03.09 IGF-1 intraplacental gene transfer restores serum bioavailability of IGF-1 in growth restricted mice

Posted on January 18, 2016

S. M. Deeney1, K. N. Powers1, B. Dodson1, K. W. Liechty1, A. Marwan1, T. M. Crombleholme1 1Laboratory For Fetal And Regenerative Biology,Department Of Surgery, School Of Medicine, University Of Colorado Denver – Anschutz Medical Campus; Division Of Pediatric General Thoracic And Fetal Surgery, Colorado Children’s Hospital,Aurora, CO, USA

Introduction:

Intrauterine growth restriction (IUGR) is characterized by decreased serum bioavailability of IGF-1 both clinically and across a wide range of animal models.

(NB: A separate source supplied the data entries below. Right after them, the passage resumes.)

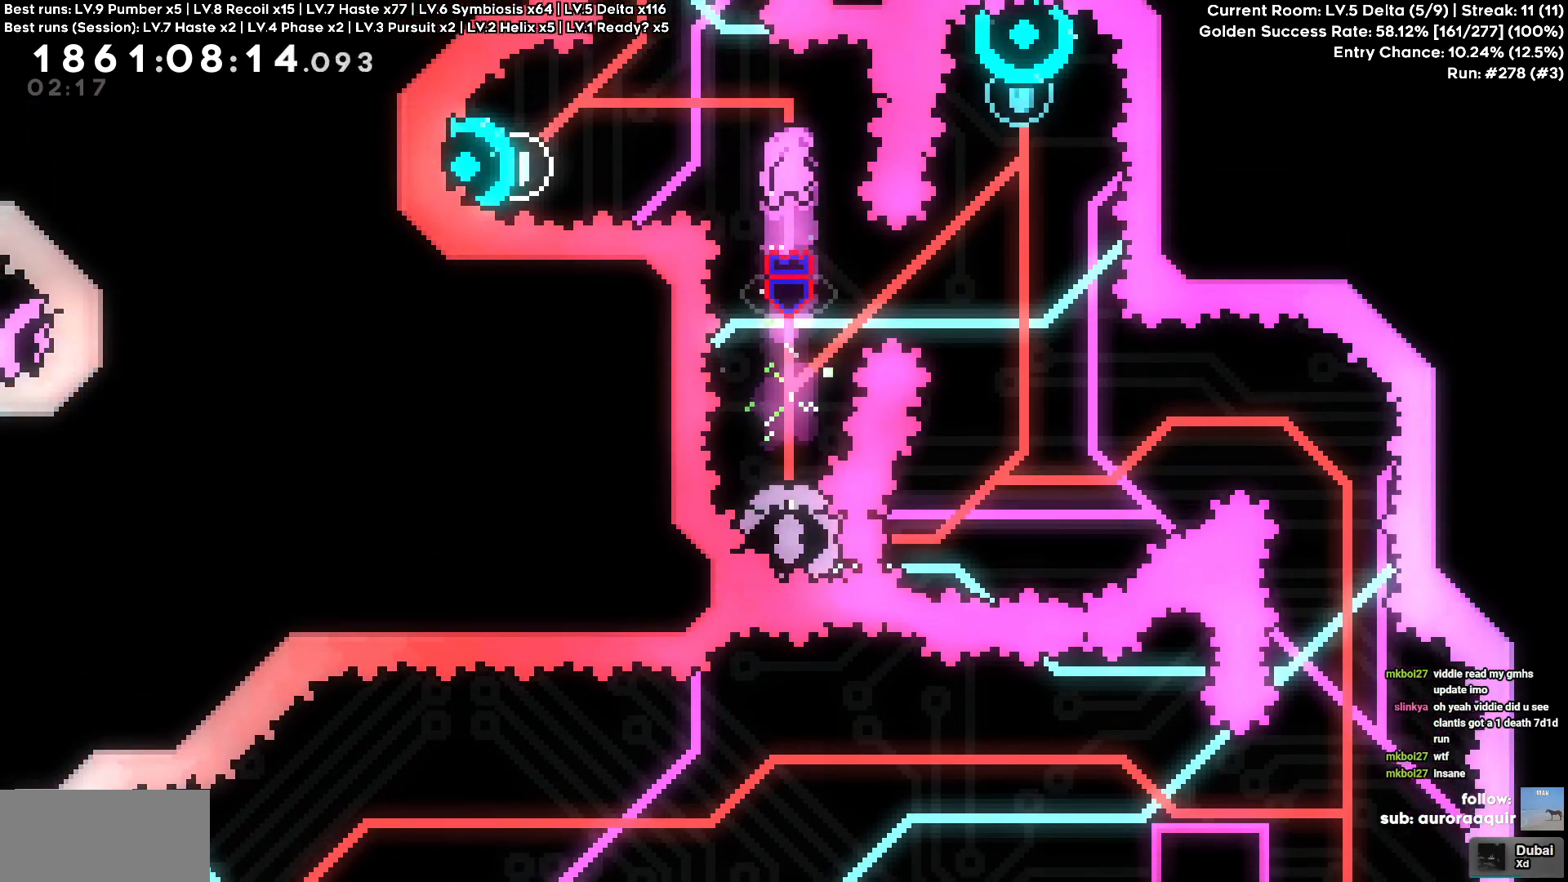
{"keys": [], "events": []}
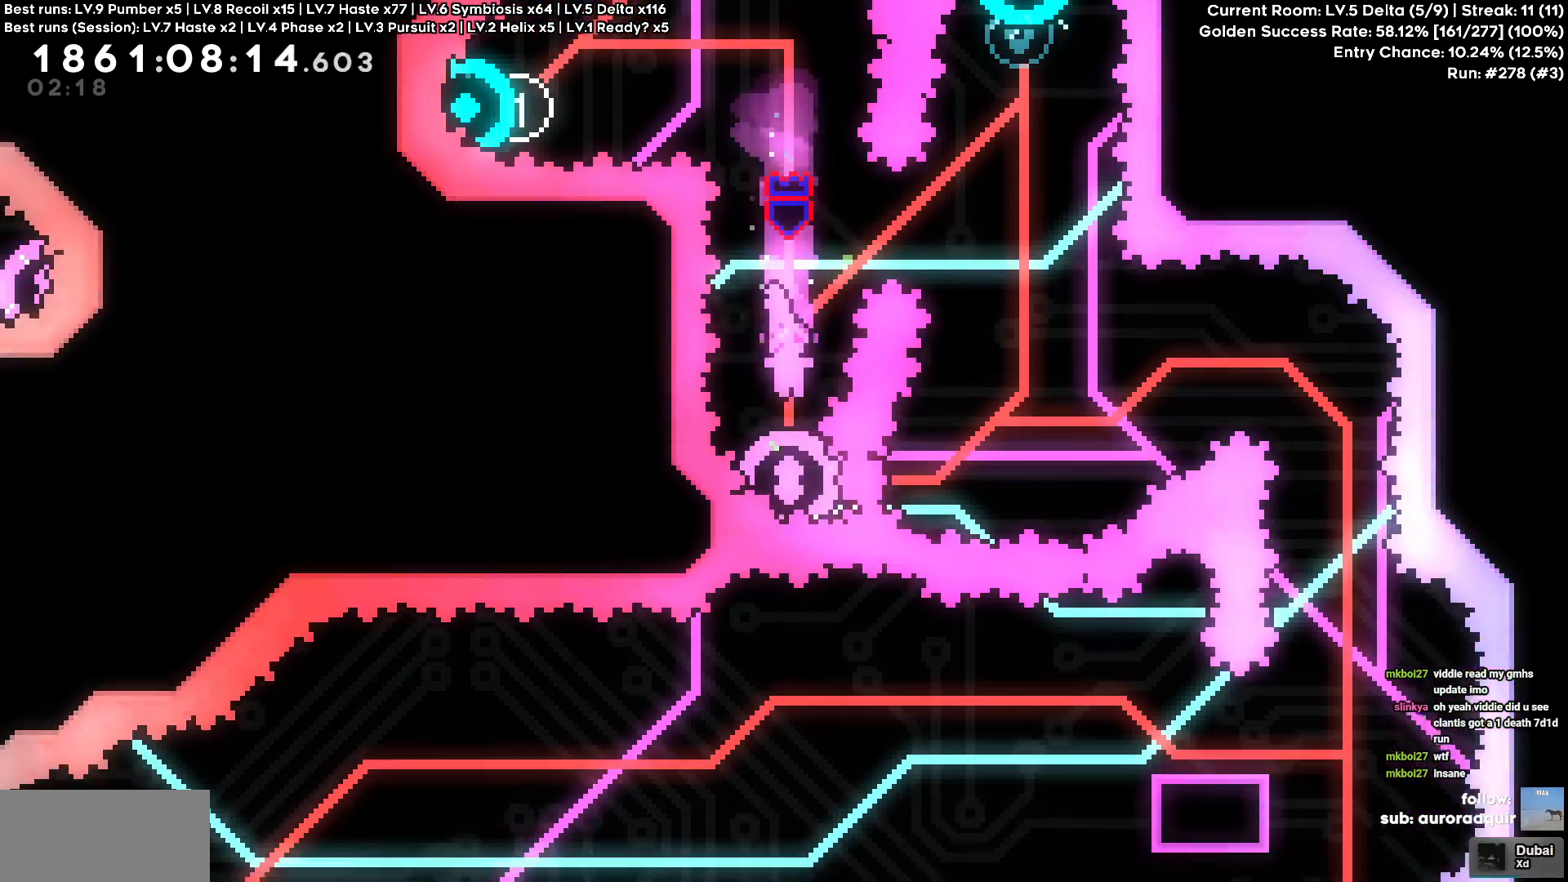
{"keys": [], "events": []}
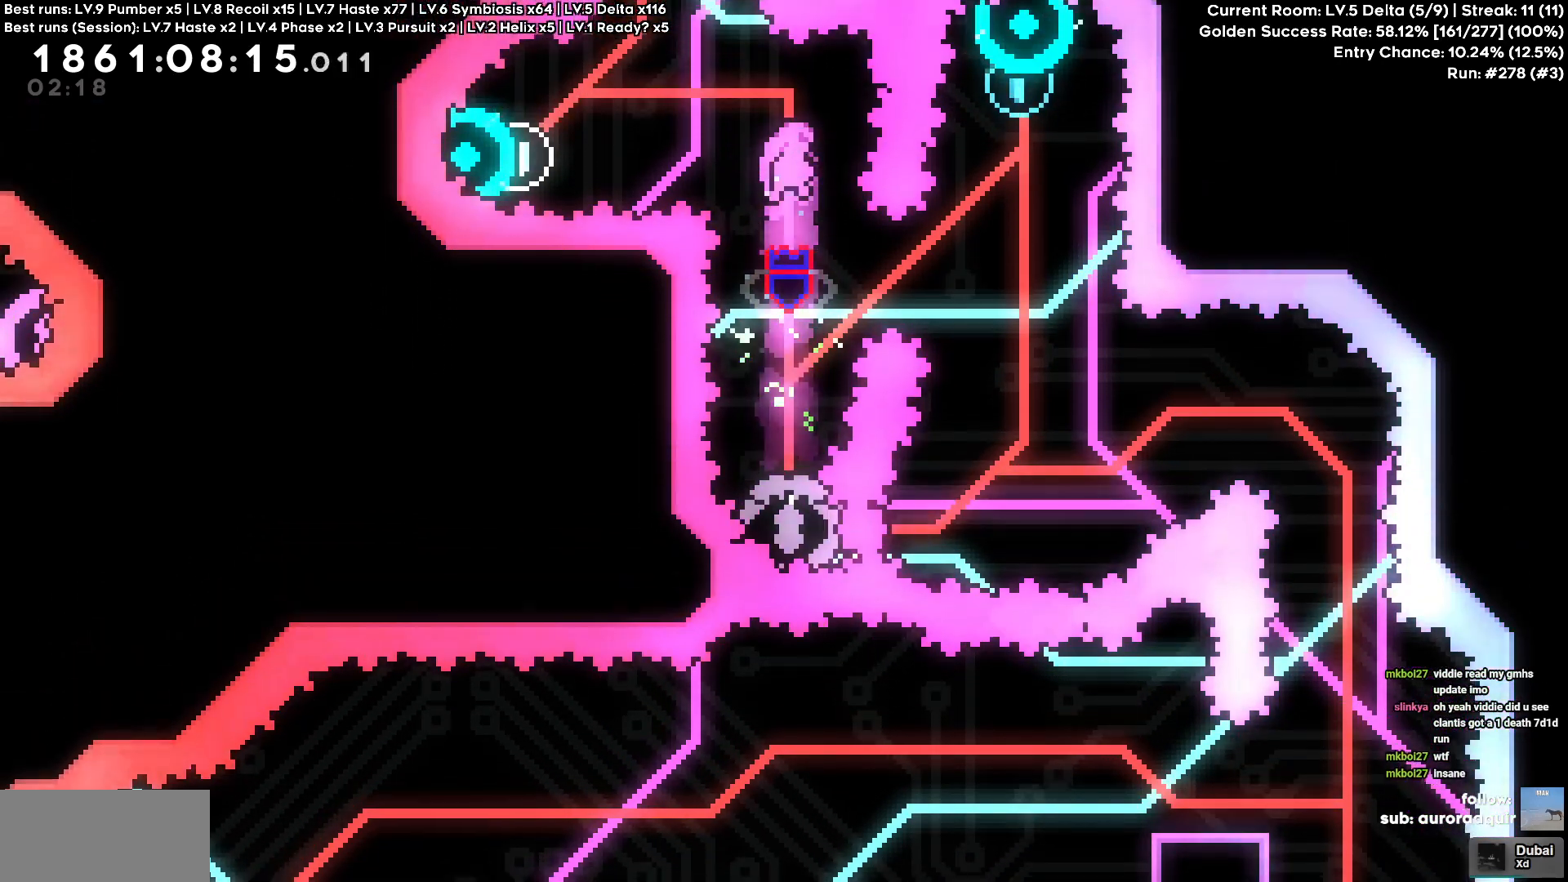
{"keys": []}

Our laboratory recently described a novel surgical mouse model of intrauterine growth restriction (IUGR) and rescued the IUGR phenotype using intraplacental adenovirus mediated gene transfer of human insulin-like growth factor-1 (Ad-IGF-1). Mouse birthweight, growth trajectory, glucose tolerance and blood pressure correct to control levels. The mechanism by which fetal reprogramming occurs has yet to be fully elucidated. We hypothesize that Ad-IGF-1 intraplacental gene transfer restores the bioavailability of serum levels of IGF-1 in IUGR pups.

Methods:
In time-mated e18 C57/BL6J dams, one of two naturally occurring mesenteric uterine artery branches were ligated in one pup (excluding the pups at the uterine ends), inducing IUGR (n=3). Control pups were those with dual arteries on the opposite uterine horn as well as sham-operated pups (n=5). A subset of IUGR pups (n=3) received 5 ul intraplacental injections of 1×10^8 pfu adenovirus expressing human IGF-1 after artery ligation. Serum samples were obtained by decapitation of the pups following delivery via hysterotomy at e20. Serum and placenta homogenate levels of mouse IGF-1 and IGFBP-3 were measured in duplicate by ELISA. Bioavailability of IGF-1 was defined as the molar ratio of IGF-1 to IGFBP-3. Statistical analysis was by Student’s T-test.

Results:
Serum levels of bioavailable IGF-1 were significantly reduced in IUGR pups compared to controls (P=0.01) and were restored with Ad-IGF-1 gene transfer (p>0.05). Placental levels of bioavailable IGF-1 were not different in all groups (p>0.05).

Conclusion:
Intraplacental Ad-IGF-1 gene transfer restores the serum levels of bioavailable IGF-1, while not changing these levels in the placenta itself. This is the first demonstration of how Ad-IGF-1 gene transfer restores pup serum bioavailable IGF-1 levels in IUGR mice, suggesting a possible mechanism by which IGF-1 induces fetal reprogramming of IUGR mice.